In the late 70s and 80s, another "edict" from the West ordained that the army, because of its organizational and command structure, its "discipline", was the best institution for Africa's political stability and economic progress. Democracy simply did not suit the "dark continent." Thus, Generals were backed, coups were planned, and the continent was condemned to fat-belly army officers who would supervise its near irredeemable decay. Africa's best sons, amongst them, Nkrumah, Lumumba, Monibo Keita, etc., were all condemned to foreign ordered assassinations in the name of fighting communism With the communists gone, Africa was left to itself. No tradition for political tolerance, no institutions for smooth transfer of power, damaged economies born to fulfil Europe's needs and wants. These are the main reasons for our woes, and not to recognize them is to miss the point. What such a cursed history has produced is abysmally evil men prepared to do anything for wealth and political power. Hence, some of the candidates, for Europe's new "benevolence", "Africa's success stories" are the very ones responsible for some of the worst horrors around the continent.
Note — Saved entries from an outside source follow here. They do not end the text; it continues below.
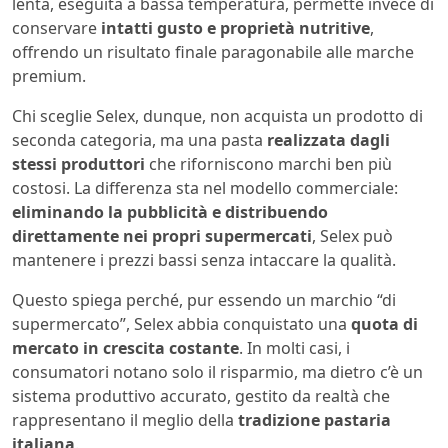
lenta, eseguita a bassa temperatura, permette invece di
conservare
intatti gusto e proprietà nutritive
,
offrendo un risultato finale paragonabile alle marche
premium.
Chi sceglie Selex, dunque, non acquista un prodotto di
seconda categoria, ma una pasta
realizzata dagli
stessi produttori
che riforniscono marchi ben più
costosi. La differenza sta nel modello commerciale:
eliminando la pubblicità e distribuendo
direttamente nei propri supermercati
, Selex può
mantenere i prezzi bassi senza intaccare la qualità.
Questo spiega perché, pur essendo un marchio “di
supermercato”, Selex abbia conquistato una
quota di
mercato in crescita costante
. In molti casi, i
consumatori notano solo il risparmio, ma dietro c’è un
sistema produttivo accurato, gestito da realtà che
rappresentano il meglio della
tradizione pastaria
italiana
.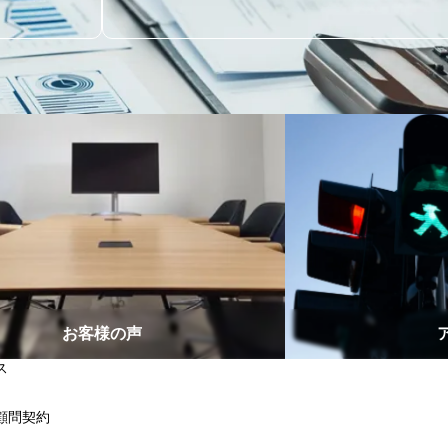
お客様の声
ス
顧問契約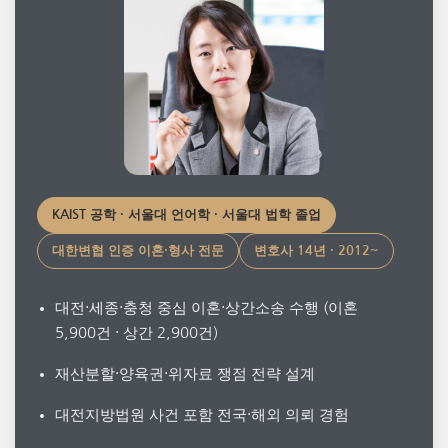
KAIST 공학 · 서울대 언어학 · 서울대 법학 졸업
대한변협 인증 이혼·형사 전문
변호사 14년 · 2012~
대전·세종·충청 중심 이혼·상간소송 수행 (이혼
5,900건 · 상간 2,900건)
재산분할·양육권·위자료 쟁점 전략 설계
대전지방법원 사건 포함 전국·해외 의뢰 경험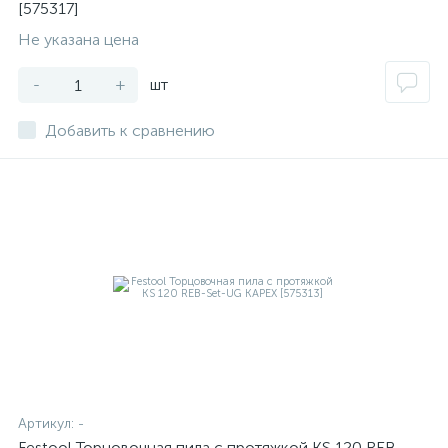
[575317]
Не указана цена
-
+
шт
Добавить к сравнению
Артикул:
-
Festool Торцовочная пила с протяжкой KS 120 REB-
Should anyone tell Europe that Burkina Faso's Blaise Campaori, along with Cote D'Ivoire, are significantly responsible for the disintegration of West Africa, the mass killings in Sierra Leone and before that in Liberia? Is there a moral argument against giving aid to such countries who supervise the destruction of others? Perhaps not. You help who you wish, and no one, as the Dutch journalist implied, is expected to help another. But Africa has suffered too much insults, too much degradation to add insults to injury. We know our history just too well. We know the causalities of our poverty and damnation, and we seem to lack the power to fight back. That is our curse!